Jesus wasn’t too hung up on Kant’s Categorical Imperative, as he made clear when he said, Let your light so shine before men, that they may see your good works, and glorify your Father which is in heaven (Matt. 5:16, 3 Ne. 12:16). Based on this type of reasoning, we often hear injunctions in Church that we should serve others coupled with self-serving statements that it will make the Church look good or make the people served think highly of the Church.
Jesus’s command quoted here justifies this mindset and precludes moral culpability for those who embrace it, at least if one is willing to rank Jesus above Kant as a judge of what is morally acceptable. It is pragmatic almost to the point of wondering whether Jesus was British or perhaps even American.
But for those who find Kant’s moral philosophy persuasive, this view of service can create some difficulty. When I sit in Church meetings where service is discussed in conjunction with PR-related issues, I cringe. It is as if the benefit of PR that results from our Christian service sullies the moral value of the service itself, as if we are serving for the purpose of getting this benefit for ourselves and the Church rather than for the naked reason of our duty alone, devoid of any considerations of inclination/benefit to ourselves flowing from the service. For me, it has a service chilling effect, making me not want to serve because I don’t want it to seem like I am serving for any reason other than my duty, as part of the human family, to serve other people, and not to make the Church look good. Since I know that the latter is bound to seem the case, I sometimes find myself reluctant to serve.
Salt Lake City is an interesting case study for this. The mentality of the Church, entirely consistent with Jesus’s injunction in Matthew 5:16, to let others see us serve and to calculate our service to reap good PR, has had a discernable effect, in my opinion, in some of the older neighborhoods of the city.
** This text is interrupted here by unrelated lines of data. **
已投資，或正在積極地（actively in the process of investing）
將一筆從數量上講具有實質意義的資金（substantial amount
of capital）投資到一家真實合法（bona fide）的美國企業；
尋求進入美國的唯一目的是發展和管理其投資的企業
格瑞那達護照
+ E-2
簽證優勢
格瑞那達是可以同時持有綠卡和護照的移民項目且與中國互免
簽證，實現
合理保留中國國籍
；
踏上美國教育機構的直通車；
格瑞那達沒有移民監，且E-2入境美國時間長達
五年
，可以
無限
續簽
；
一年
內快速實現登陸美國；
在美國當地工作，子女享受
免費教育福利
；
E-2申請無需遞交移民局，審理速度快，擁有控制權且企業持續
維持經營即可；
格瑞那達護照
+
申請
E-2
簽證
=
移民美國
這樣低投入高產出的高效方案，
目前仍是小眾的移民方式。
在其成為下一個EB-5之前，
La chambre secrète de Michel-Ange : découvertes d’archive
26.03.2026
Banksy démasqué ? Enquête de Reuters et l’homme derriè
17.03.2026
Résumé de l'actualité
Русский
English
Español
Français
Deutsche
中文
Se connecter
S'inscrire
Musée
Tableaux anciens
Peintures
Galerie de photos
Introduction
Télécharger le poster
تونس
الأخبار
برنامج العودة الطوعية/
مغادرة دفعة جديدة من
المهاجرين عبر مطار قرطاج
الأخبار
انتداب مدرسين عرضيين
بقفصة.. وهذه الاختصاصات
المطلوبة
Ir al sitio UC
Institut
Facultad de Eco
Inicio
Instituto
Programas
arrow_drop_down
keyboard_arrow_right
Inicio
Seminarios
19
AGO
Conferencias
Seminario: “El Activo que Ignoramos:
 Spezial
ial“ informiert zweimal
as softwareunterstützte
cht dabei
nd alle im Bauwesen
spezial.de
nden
I feel that subconsciously, even if they have never heard of the categorical imperative, many members of the Church in these areas are affected by the feeling that if they serve their non-LDS neighbors in these areas, then the neighbors will think that they are only doing so in an effort to convert them to the Church and will reject or be suspicious of the service being rendered. This causes a service chilling effect, with concientious members of the Church not wanting their good non-LDS neighbors to take this view, and so therefore opting not to serve them in the first place, but rather to leave their relationships with these non-LDS neighbors on a friendly, say-hello-in-the-driveway level.
I wonder if we should stop worrying about whether anyone converts based on our service and just serve them because it is our duty to serve. That would feel more comfortable for me personally. Still, I realize it is possible to go too far with Kant and to dismiss any action that is done for selfish reasons (such as the "good feeling" one gets inside when performing a good deed or an act of service) as not a truly moral act (because not done merely out of the necessity for respect of the law, i.e. duty alone). This is where my Schiller comes in and reminds me that we should not only do our duty, as Kant observes, but we should be allowed to love doing it (i.e. derive this type of personal benefit from it or even, gasp, do it for the primary purpose of deriving the benefit rather than simply because it is our duty). Even allowing for Schiller’s gloss on Kant, however, I feel that the service chilling effect could be reduced or avoided if we would serve without making the reason for our service to bring the Church good PR.